Firstly, remember that transhumans seek indefinite lifespans, not immortality. The possibility of death is not eliminated entirely, it is just that your chances of dying do not increase as time goes by (ignoring 'in the wrong place at the wrong time' situations, where you chances of dying suddenly leap from 'negligible' to 'certain').
The first thing that might cause us to die is if we start exploring different personalities and happen to fall into the mindset of a suicidely depressed individual. This may seem a far-fetched proposition, given that mental illnesses will almost certainly be fully treatable, but your mind only needs to fall into a state where it finds the thought of living another moment intolerable once. Given millions, or billions of years experimenting with different mental states, it is always possible that the next one turns out to be your last.
The second cause of death can be attributed to the fact that individuals change over time. At the moment, we do not live long enough to recognise anything but a modest change from the person we were a few decades ago. But, what about a person whose lifespan is measured in millenia? Would a person of today see anything familiar about his future self, seperated by 10,000 years and countless experiences 'presentme' never had? Would that future self's mind have forgotten that long-distant self that s/he had once been?

##############################

## Task list
A - Copy from the transhumanism text verbatim, beginning at the words "Firstly, remember that" and stopping after "from 'negligible' to 'certain').".
B - For each statement, state whether it agrees with the transhumanism text, answering yes or no and quoting the text's deciding words: (i) Transhumans seek immortality. (ii) Mental illnesses will almost certainly be fully treatable. (iii) Individuals stay the same over time.
C - According to the transhumanism text, what is the second cause of death attributed to?

##############################

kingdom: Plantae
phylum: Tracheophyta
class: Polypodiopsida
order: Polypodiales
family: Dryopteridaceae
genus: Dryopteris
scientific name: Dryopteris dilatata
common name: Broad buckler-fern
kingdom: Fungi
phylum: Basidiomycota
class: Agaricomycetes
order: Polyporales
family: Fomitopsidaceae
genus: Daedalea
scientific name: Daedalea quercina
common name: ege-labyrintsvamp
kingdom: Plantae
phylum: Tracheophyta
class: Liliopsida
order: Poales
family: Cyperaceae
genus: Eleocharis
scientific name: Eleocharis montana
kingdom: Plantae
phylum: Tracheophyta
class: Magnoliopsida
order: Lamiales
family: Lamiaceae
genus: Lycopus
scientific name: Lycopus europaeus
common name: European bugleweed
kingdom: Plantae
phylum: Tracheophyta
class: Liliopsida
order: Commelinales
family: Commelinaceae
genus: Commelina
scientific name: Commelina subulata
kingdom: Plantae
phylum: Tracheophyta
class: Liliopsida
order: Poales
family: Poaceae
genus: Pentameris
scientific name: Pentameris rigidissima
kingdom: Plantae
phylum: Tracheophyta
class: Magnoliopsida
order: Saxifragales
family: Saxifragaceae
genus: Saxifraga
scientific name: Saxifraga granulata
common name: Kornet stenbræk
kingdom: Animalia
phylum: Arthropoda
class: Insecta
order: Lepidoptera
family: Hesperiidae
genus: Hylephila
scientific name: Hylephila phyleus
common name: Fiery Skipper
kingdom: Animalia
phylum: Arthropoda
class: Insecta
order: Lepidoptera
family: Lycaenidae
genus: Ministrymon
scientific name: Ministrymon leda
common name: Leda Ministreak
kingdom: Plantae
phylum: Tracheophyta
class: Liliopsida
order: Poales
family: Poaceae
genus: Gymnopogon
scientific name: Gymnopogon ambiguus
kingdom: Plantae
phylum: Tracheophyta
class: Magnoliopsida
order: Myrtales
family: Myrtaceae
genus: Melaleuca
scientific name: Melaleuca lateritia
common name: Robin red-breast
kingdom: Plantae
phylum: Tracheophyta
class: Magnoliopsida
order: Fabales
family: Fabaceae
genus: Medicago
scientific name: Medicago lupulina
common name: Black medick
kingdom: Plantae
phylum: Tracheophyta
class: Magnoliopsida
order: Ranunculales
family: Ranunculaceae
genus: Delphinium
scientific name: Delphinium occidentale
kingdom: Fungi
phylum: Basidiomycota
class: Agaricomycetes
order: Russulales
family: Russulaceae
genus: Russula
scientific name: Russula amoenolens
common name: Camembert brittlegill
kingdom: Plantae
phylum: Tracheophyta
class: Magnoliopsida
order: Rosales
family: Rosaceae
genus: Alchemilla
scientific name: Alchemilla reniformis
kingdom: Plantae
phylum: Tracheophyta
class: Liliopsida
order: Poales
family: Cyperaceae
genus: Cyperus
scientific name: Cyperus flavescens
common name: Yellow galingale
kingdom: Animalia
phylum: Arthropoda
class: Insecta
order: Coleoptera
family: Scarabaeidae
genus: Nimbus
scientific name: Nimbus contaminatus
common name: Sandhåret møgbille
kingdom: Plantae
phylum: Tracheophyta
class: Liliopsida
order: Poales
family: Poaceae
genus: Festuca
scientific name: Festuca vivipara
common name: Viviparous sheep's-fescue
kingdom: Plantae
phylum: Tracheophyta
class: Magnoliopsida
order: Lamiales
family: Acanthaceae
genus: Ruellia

##############################

## Results by task
A -
Firstly, remember that transhumans seek indefinite lifespans, not immortality. The possibility of death is not eliminated entirely, it is just that your chances of dying do not increase as time goes by (ignoring 'in the wrong place at the wrong time' situations, where you chances of dying suddenly leap from 'negligible' to 'certain').

B -
(i) No: "transhumans seek indefinite lifespans, not immortality."
(ii) Yes: "mental illnesses will almost certainly be fully treatable"
(iii) No: "individuals change over time."

C - The fact that individuals change over time.